User=0day considered harmful in systemd
User=0day considered harmful in systemd
Posted Jul 14, 2017 16:57 UTC (Fri) by jspaleta (subscriber, #50639)In reply to: User=0day considered harmful in systemd by mchapman
Parent article: User=0day considered harmful in systemd
That seems reasonable. As a short hand I'll refer to this subclass as "sensitive directives"
Question the first:
Would it make sense to give local admins the ability to extend the set of sensitive directives with more directives of their choosing?
The commit comment refers to other supplemental directives that can't be guaranteed to parse correctly across all system configurations in the general case from a unit writer perspective.

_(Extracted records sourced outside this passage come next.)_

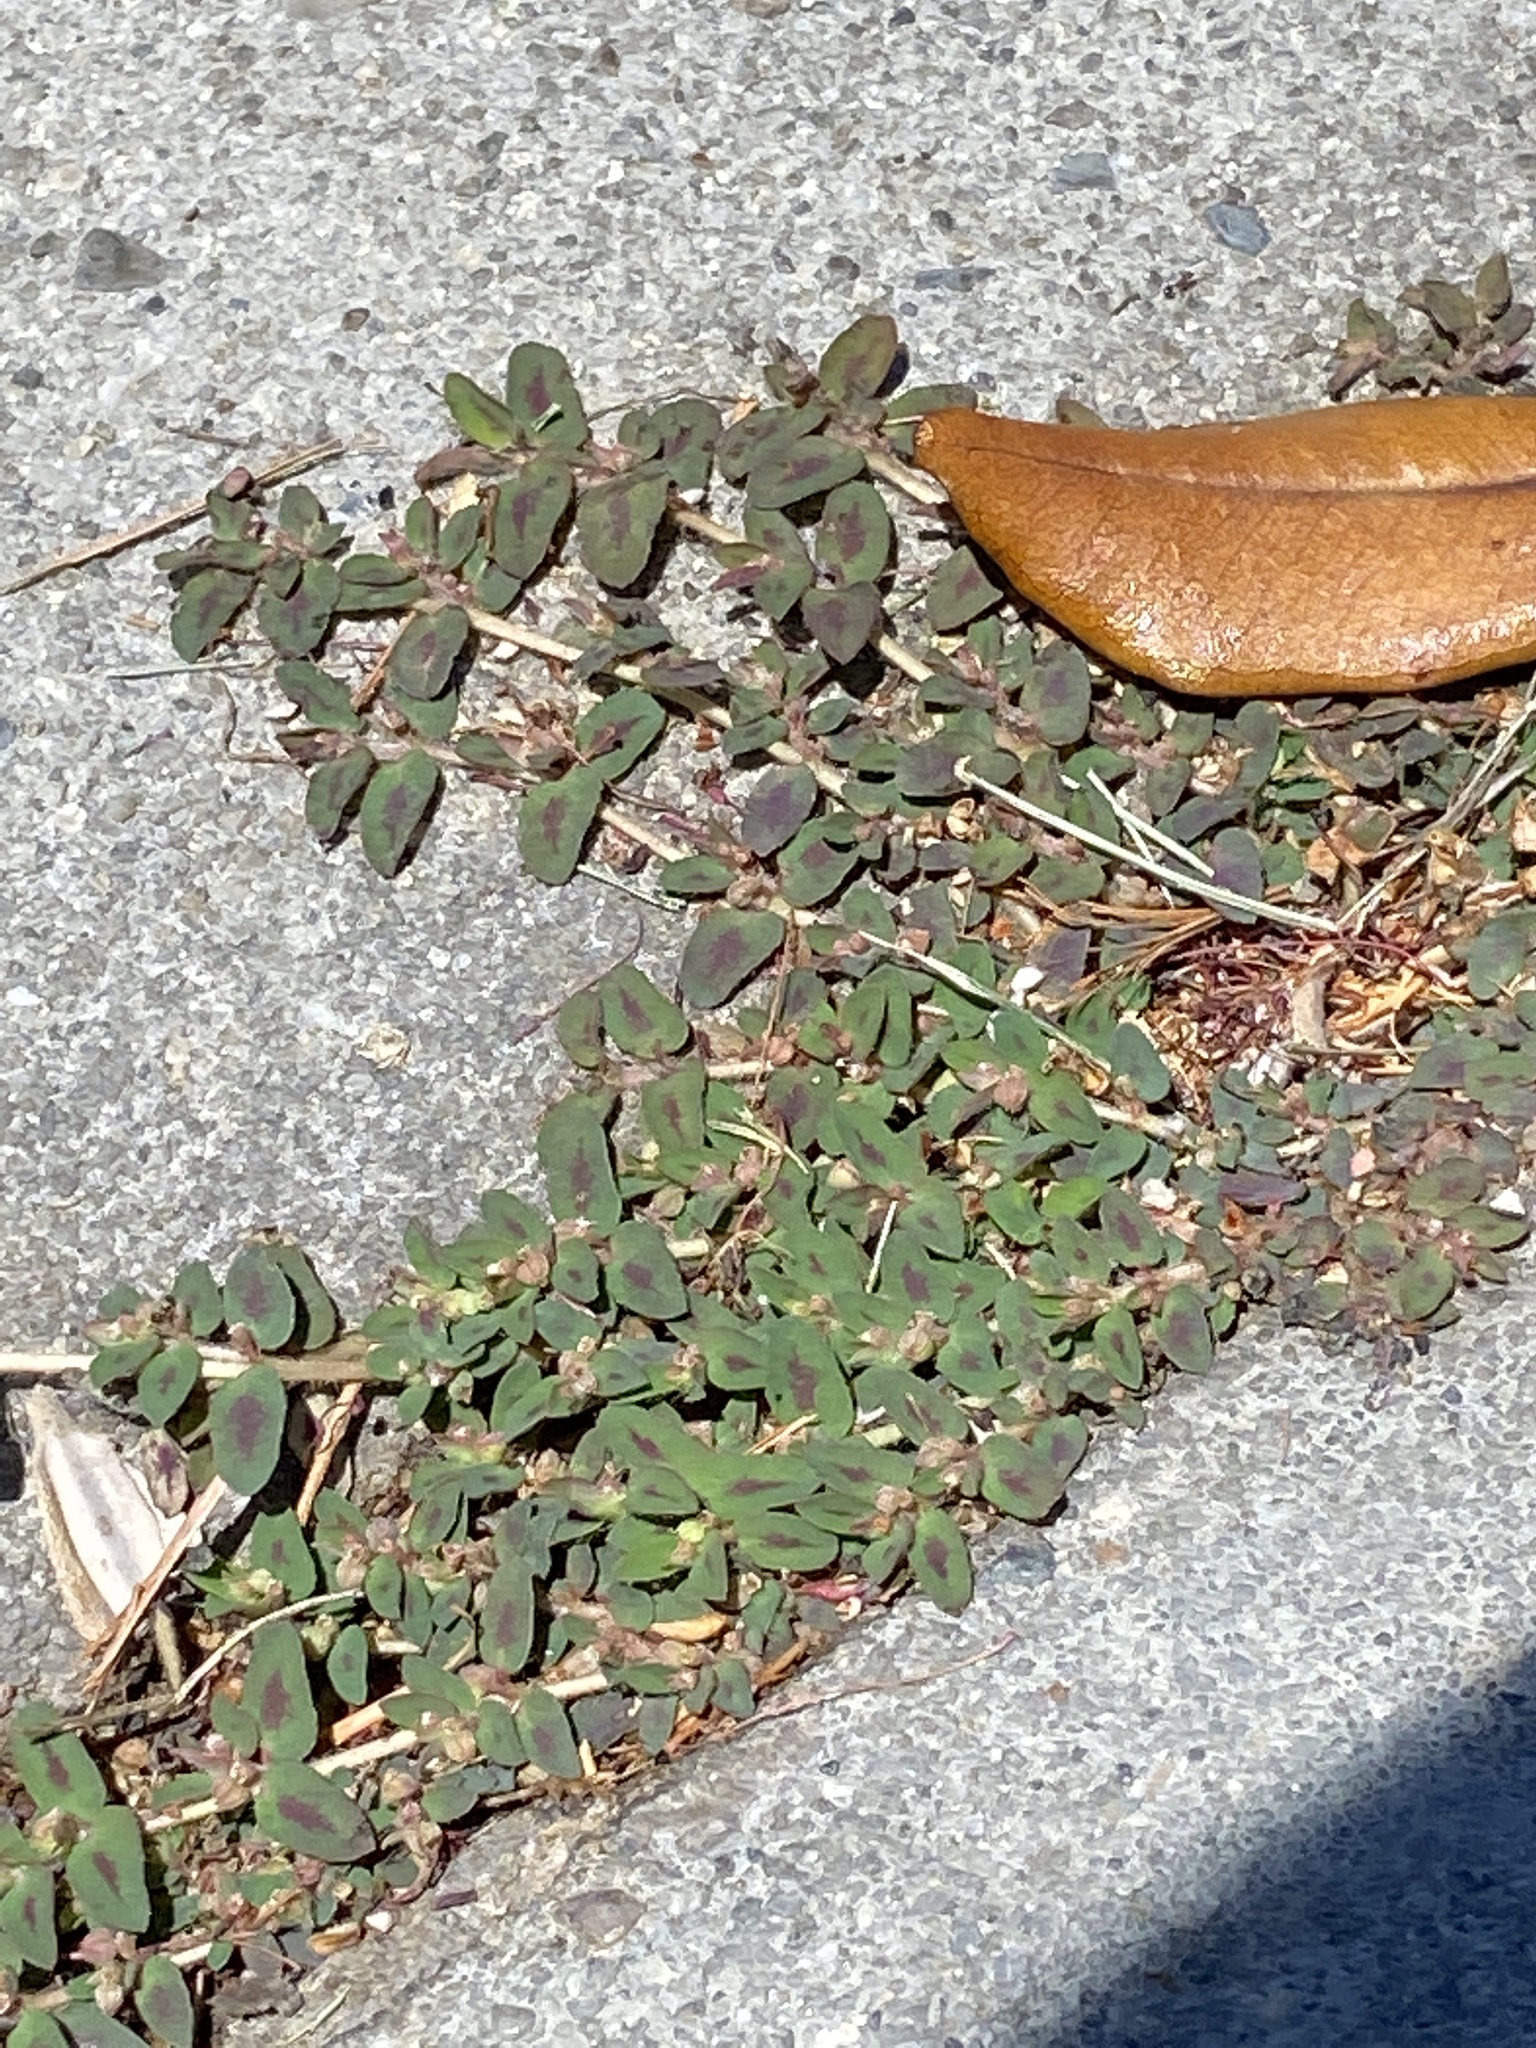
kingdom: Plantae
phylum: Tracheophyta
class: Magnoliopsida
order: Malpighiales
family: Euphorbiaceae
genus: Euphorbia
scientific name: Euphorbia maculata
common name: Spotted spurge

I would think however that a local admin may want to use their discretion and local system knowledge to treat specific supplemental directives as sensitive and have the units fail to start if the directives fail to parse to avoid unexpected behavior.
I would also naively think that distributors who are supplying unit files to end users might find it useful to use some automation and audit for parse errors on a much larger set of directives. Since these distributors generally set the compile options, they are in the best position to test to make sure supplemental directives outside the default set of sensitive directives fire correctly.
Question the second:
What's the best practice for local admins/unit writers/distribution integrator to be notified of directive parse errors in the unit files on system? Is there a way to automatically audit the disabled/inactive units for these sorts of errors?
Question the third:
Should this be taken further and create a subclass of directives for local admins to populate which much be present and parse correctly in all units?